The researchers are evaluating the causal impact of labor organizing on health and labor market outcomes in the health care sector. In partnership with a labor union, the investigators plan to randomize efforts to unionize health care facilities and implement mixed methods data collection around these efforts to obtain the first ever randomization-based causal effects of labor organizing within the health care sector.
- What is the effect of labor organizing on care outcomes and workers’ labor market outcomes within health care facilities?
- What is the effect of labor organizing on patterns of communication and decision-making within health care facilities?
- To what extent does the effect of labor organizing on patient, worker, and organizational outcomes run through a union election victory and collective bargaining agreement?
- How are patient outcomes related to the sequencing of a union election campaign?
- Findings will generate evidence for policymakers on the impact of labor organizing and unionization on patient outcomes, labor market outcomes, and the relationship between the two.
The theory of change is that the process of labor organizing will lead to changes in the wages and benefits of health care workers (either through unionization itself or indirectly as employers respond to the threat of unionization), which will improve resident outcomes by both changing the composition of the workforce and by making the same workers more productive; and that labor organizing will also (through unionization) lead to changes in the organization of care, independent of changes in wages and benefits, which also facilitate improved resident care, such as improving the formal and information processes by which information is communicated, leveling organizational hierarchies such that workers’ voices are increasingly included in decisionmaking, reducing staffing ratios, and increasing workers’ access to the tools they need to do their jobs safely and well, such as PPE.
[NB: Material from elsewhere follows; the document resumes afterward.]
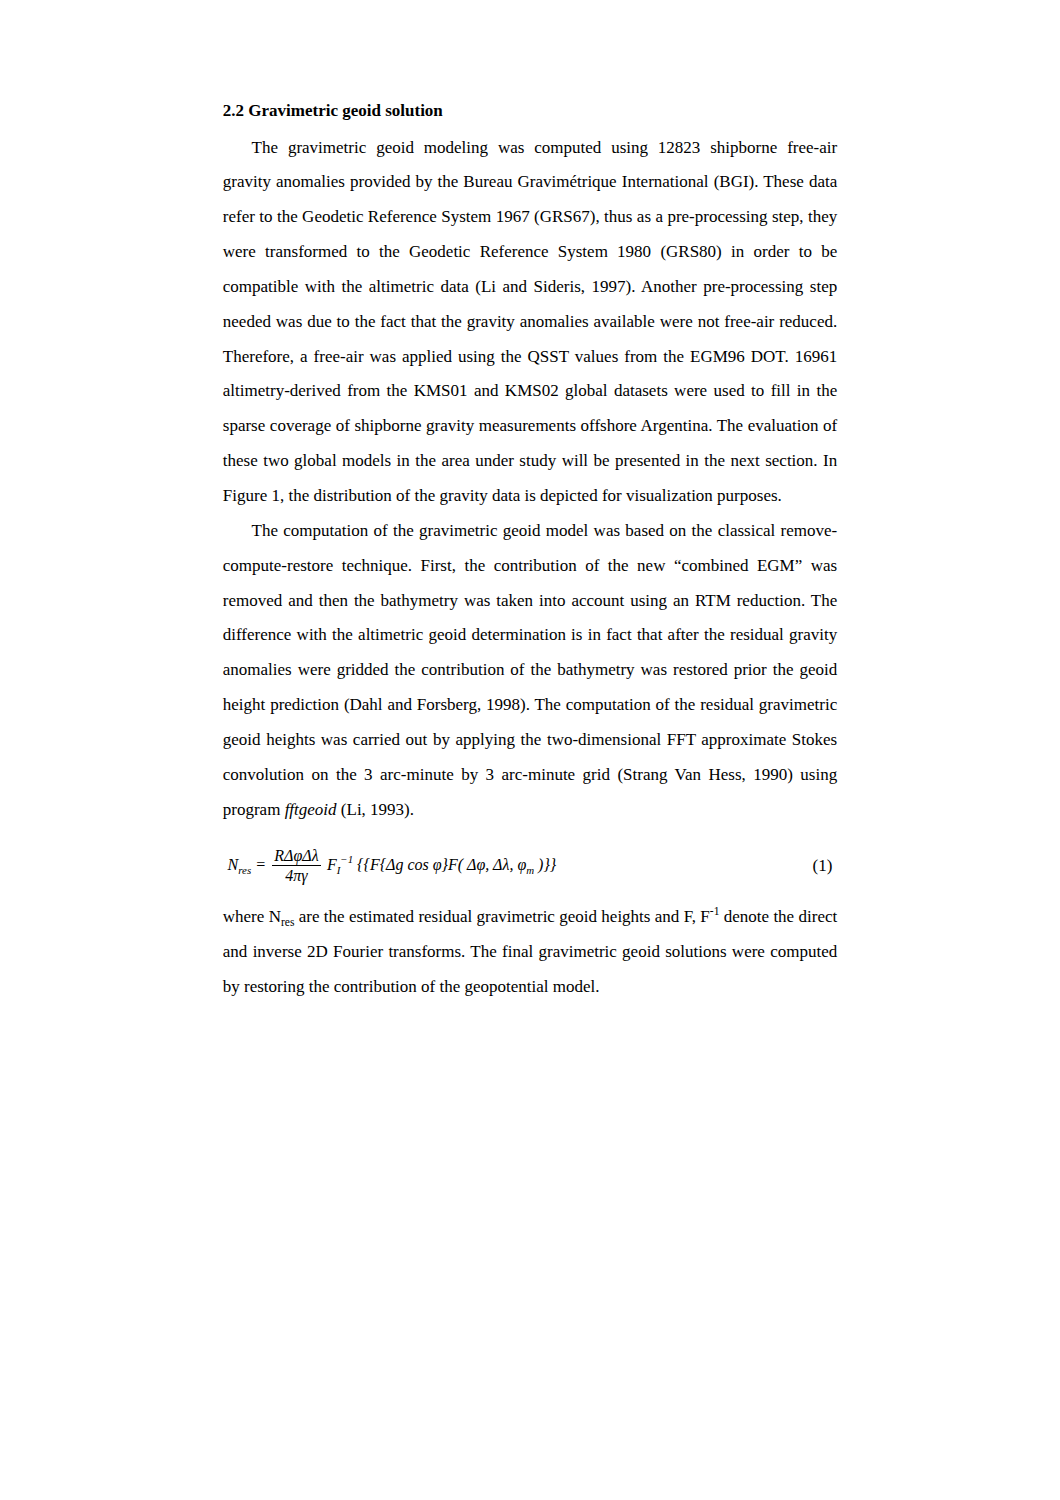2.2 Gravimetric geoid solution
The gravimetric geoid modeling was computed using 12823 shipborne free-air gravity anomalies provided by the Bureau Gravimétrique International (BGI). These data refer to the Geodetic Reference System 1967 (GRS67), thus as a pre-processing step, they were transformed to the Geodetic Reference System 1980 (GRS80) in order to be compatible with the altimetric data (Li and Sideris, 1997). Another pre-processing step needed was due to the fact that the gravity anomalies available were not free-air reduced. Therefore, a free-air was applied using the QSST values from the EGM96 DOT. 16961 altimetry-derived from the KMS01 and KMS02 global datasets were used to fill in the sparse coverage of shipborne gravity measurements offshore Argentina. The evaluation of these two global models in the area under study will be presented in the next section. In Figure 1, the distribution of the gravity data is depicted for visualization purposes.
The computation of the gravimetric geoid model was based on the classical remove-compute-restore technique. First, the contribution of the new “combined EGM” was removed and then the bathymetry was taken into account using an RTM reduction. The difference with the altimetric geoid determination is in fact that after the residual gravity anomalies were gridded the contribution of the bathymetry was restored prior the geoid height prediction (Dahl and Forsberg, 1998). The computation of the residual gravimetric geoid heights was carried out by applying the two-dimensional FFT approximate Stokes convolution on the 3 arc-minute by 3 arc-minute grid (Strang Van Hess, 1990) using program fftgeoid (Li, 1993).
Nres = RΔφΔλ 4πγ FI−1 {{F{Δg cos φ}F( Δφ, Δλ, φm )}} (1)
where Nres are the estimated residual gravimetric geoid heights and F, F-1 denote the direct and inverse 2D Fourier transforms. The final gravimetric geoid solutions were computed by restoring the contribution of the geopotential model.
The researchers will implement a randomization protocol and use the randomization to estimate intent-to-treat and local average treatment effects. The union partner will follow the randomization and provide “organizing resources” to half of these facilities as “treatment” and delay these resources for the other half (“control”) until after the study. The researchers will measure the effects of this “organizing treatment” on quantitative indicators of care quality, as well as labor market outcomes. Qualitative indicators will be captured through longitudinal ethnographic interviews with workers within treatment and control homes.